─── Task input
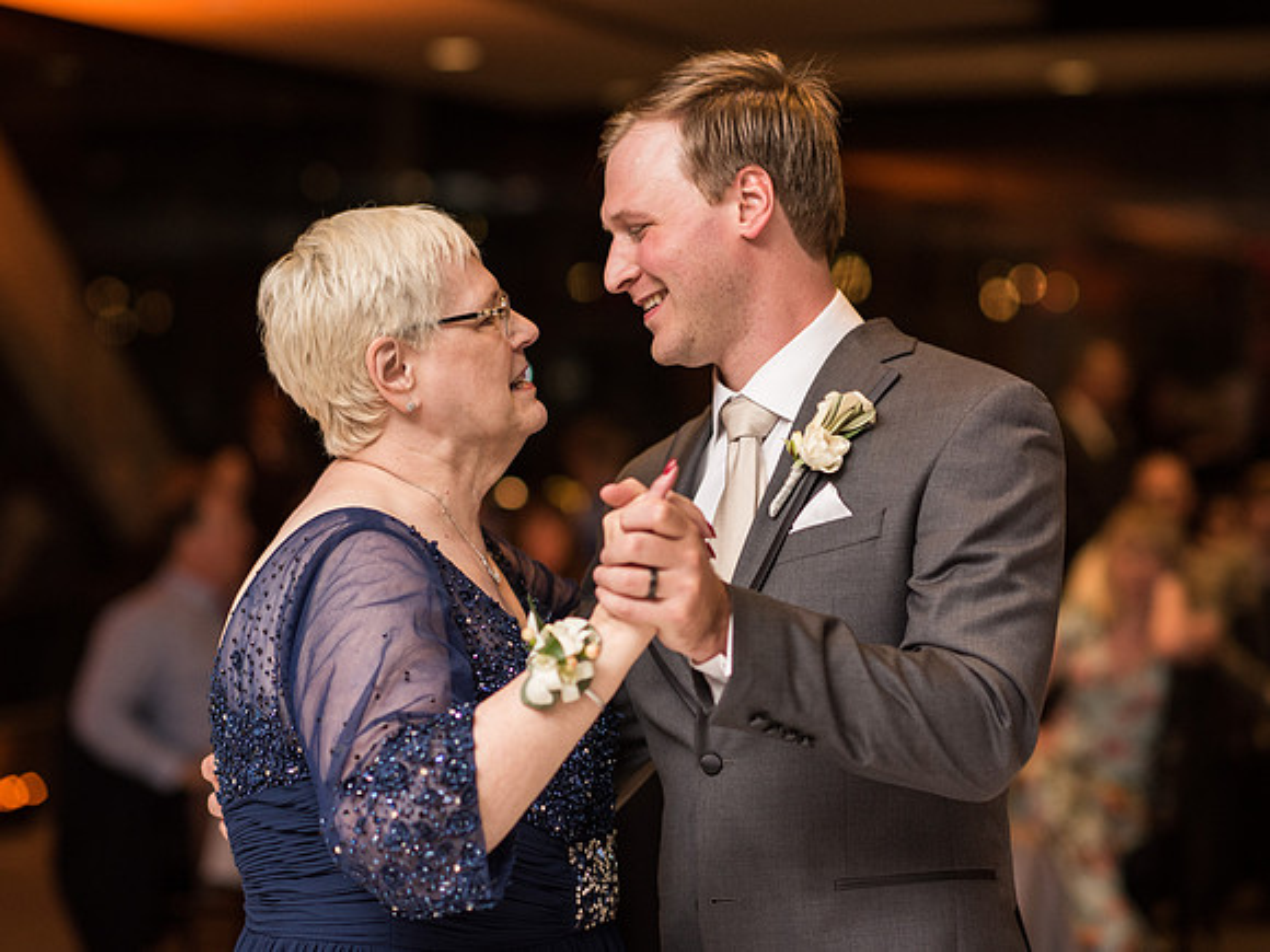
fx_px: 3654
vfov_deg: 14.9
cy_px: 493
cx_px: 606
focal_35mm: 100
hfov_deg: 19.7
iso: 800
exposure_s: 1/200
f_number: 2.2
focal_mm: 85
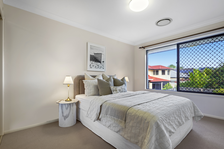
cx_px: 112
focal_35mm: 16
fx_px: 100
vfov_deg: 73.7
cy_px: 74
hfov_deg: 96.7
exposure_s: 1/8
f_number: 7.1
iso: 800
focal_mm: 16
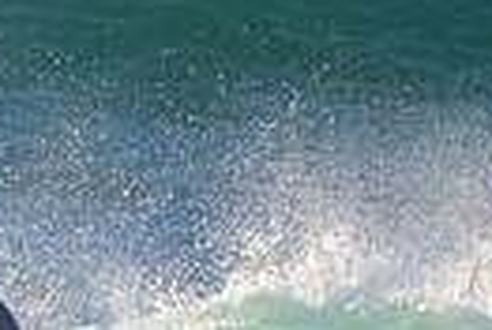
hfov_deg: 0.6
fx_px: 48353
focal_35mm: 3530
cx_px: -530
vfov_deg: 0.4
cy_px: 414
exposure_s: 1/1600
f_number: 11
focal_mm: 800
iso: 2000
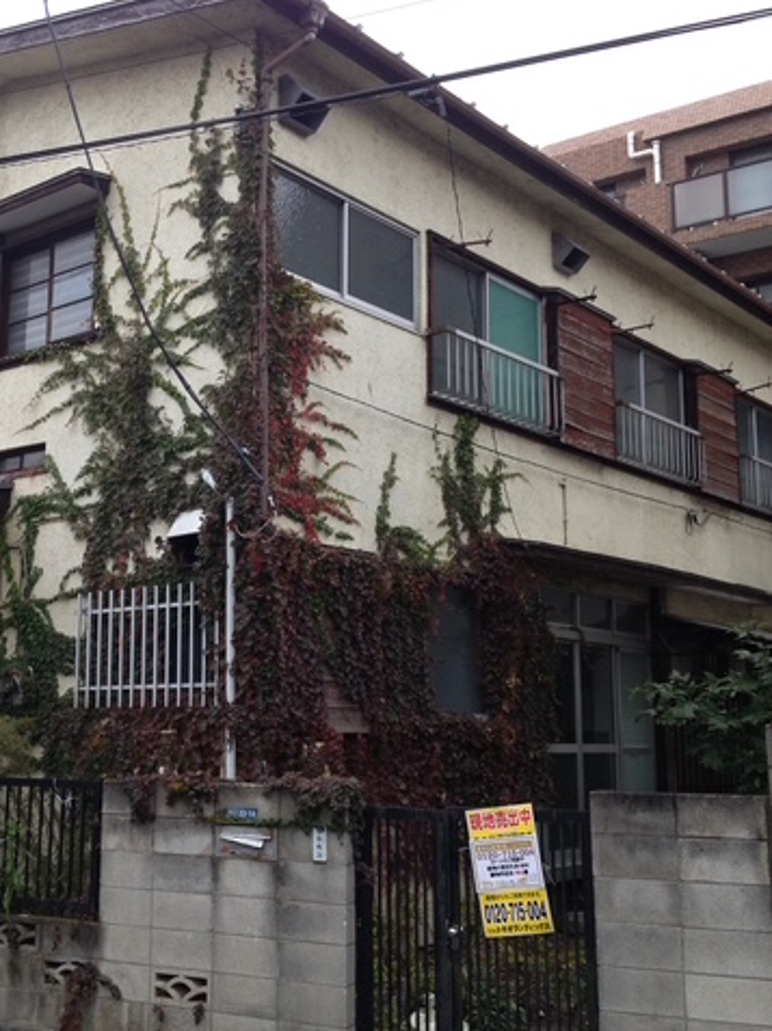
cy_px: 514
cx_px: 275
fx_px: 1399
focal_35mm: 47
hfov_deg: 30.7
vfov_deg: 40.5
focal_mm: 4.28
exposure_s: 1/120
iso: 80
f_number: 2.4
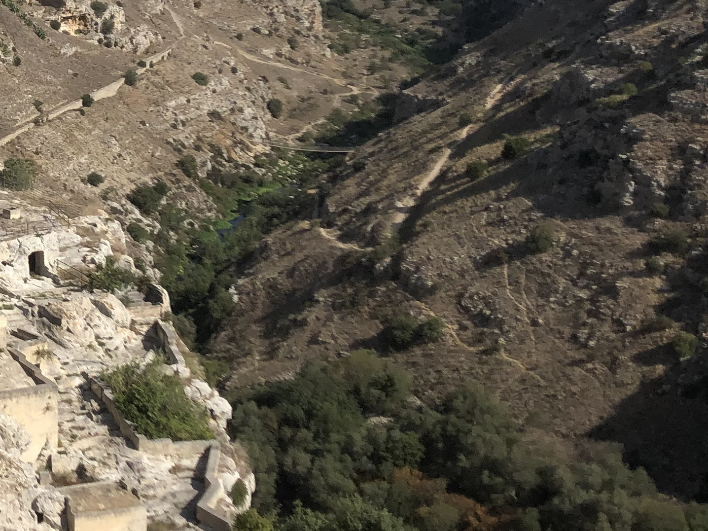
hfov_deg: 22.7
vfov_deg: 18.7
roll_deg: +1.5
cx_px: -175
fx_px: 1595
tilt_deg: -11.9
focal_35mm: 78
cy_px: 111
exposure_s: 1/3472
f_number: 1.8
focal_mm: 4
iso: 25
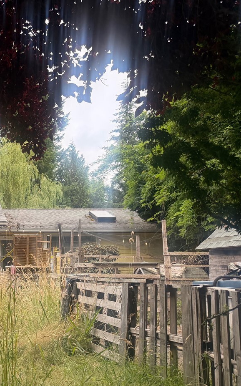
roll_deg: -0.4
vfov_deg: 45.1
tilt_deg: +5.8
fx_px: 462
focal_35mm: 44
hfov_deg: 24.8
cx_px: -84
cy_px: 227
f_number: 1.78
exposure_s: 1/677
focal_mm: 6.76
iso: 100
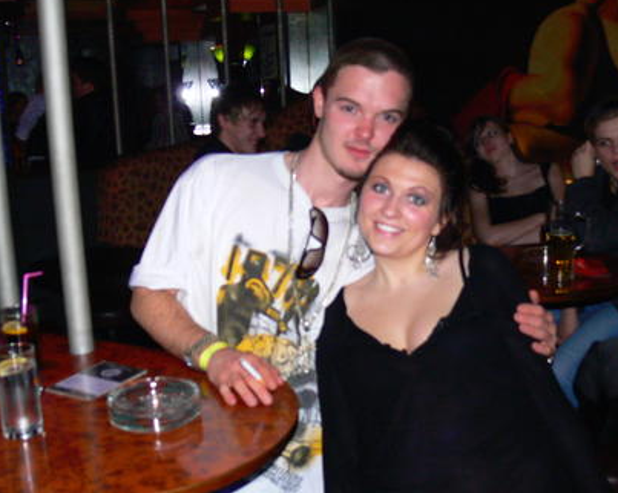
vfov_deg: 37.3
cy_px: 237
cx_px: 308
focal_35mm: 40
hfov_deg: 45.8
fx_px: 731
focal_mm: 7.4
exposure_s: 1/30
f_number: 2.8
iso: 200
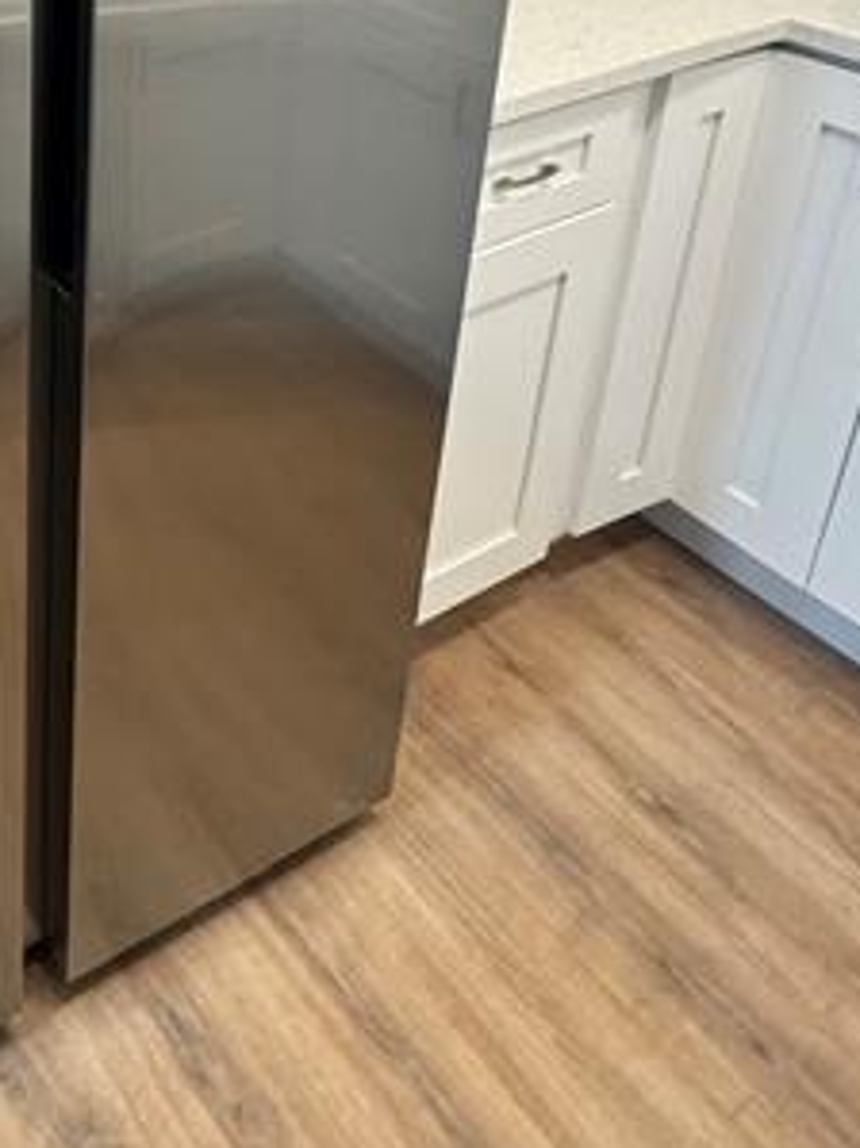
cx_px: -96
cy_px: 15
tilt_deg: -18.1
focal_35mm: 36
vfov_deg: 44.2
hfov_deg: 34.1
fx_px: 1193
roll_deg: +2.1
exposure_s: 1/60
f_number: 2.2
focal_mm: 2.22
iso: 400
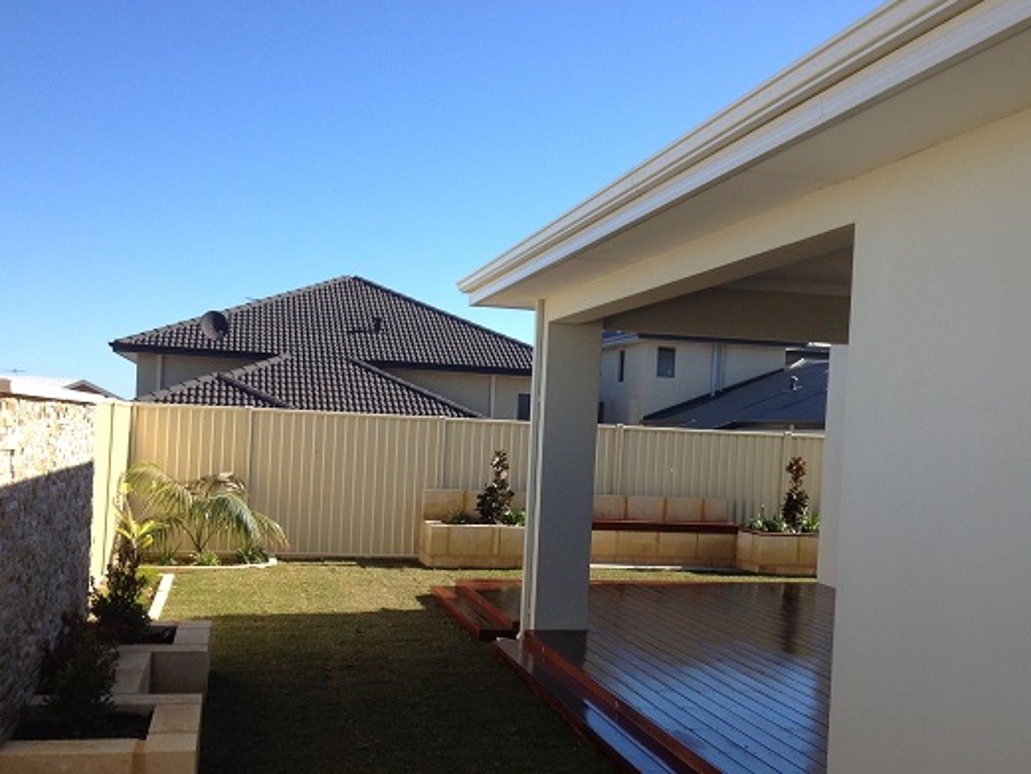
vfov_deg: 33.5
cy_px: 471
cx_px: 534
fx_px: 1281
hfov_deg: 43.8
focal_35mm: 43
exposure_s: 1/1082
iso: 64
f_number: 2.4
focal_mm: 4.28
──────
§ Task brief: Go through the material above and repeat it exactly. Omit the pictures.

§ Response:
fx_px: 3654
vfov_deg: 14.9
cy_px: 493
cx_px: 606
focal_35mm: 100
hfov_deg: 19.7
iso: 800
exposure_s: 1/200
f_number: 2.2
focal_mm: 85
cx_px: 112
focal_35mm: 16
fx_px: 100
vfov_deg: 73.7
cy_px: 74
hfov_deg: 96.7
exposure_s: 1/8
f_number: 7.1
iso: 800
focal_mm: 16
hfov_deg: 0.6
fx_px: 48353
focal_35mm: 3530
cx_px: -530
vfov_deg: 0.4
cy_px: 414
exposure_s: 1/1600
f_number: 11
focal_mm: 800
iso: 2000
cy_px: 514
cx_px: 275
fx_px: 1399
focal_35mm: 47
hfov_deg: 30.7
vfov_deg: 40.5
focal_mm: 4.28
exposure_s: 1/120
iso: 80
f_number: 2.4
hfov_deg: 22.7
vfov_deg: 18.7
roll_deg: +1.5
cx_px: -175
fx_px: 1595
tilt_deg: -11.9
focal_35mm: 78
cy_px: 111
exposure_s: 1/3472
f_number: 1.8
focal_mm: 4
iso: 25
roll_deg: -0.4
vfov_deg: 45.1
tilt_deg: +5.8
fx_px: 462
focal_35mm: 44
hfov_deg: 24.8
cx_px: -84
cy_px: 227
f_number: 1.78
exposure_s: 1/677
focal_mm: 6.76
iso: 100
vfov_deg: 37.3
cy_px: 237
cx_px: 308
focal_35mm: 40
hfov_deg: 45.8
fx_px: 731
focal_mm: 7.4
exposure_s: 1/30
f_number: 2.8
iso: 200
cx_px: -96
cy_px: 15
tilt_deg: -18.1
focal_35mm: 36
vfov_deg: 44.2
hfov_deg: 34.1
fx_px: 1193
roll_deg: +2.1
exposure_s: 1/60
f_number: 2.2
focal_mm: 2.22
iso: 400
vfov_deg: 33.5
cy_px: 471
cx_px: 534
fx_px: 1281
hfov_deg: 43.8
focal_35mm: 43
exposure_s: 1/1082
iso: 64
f_number: 2.4
focal_mm: 4.28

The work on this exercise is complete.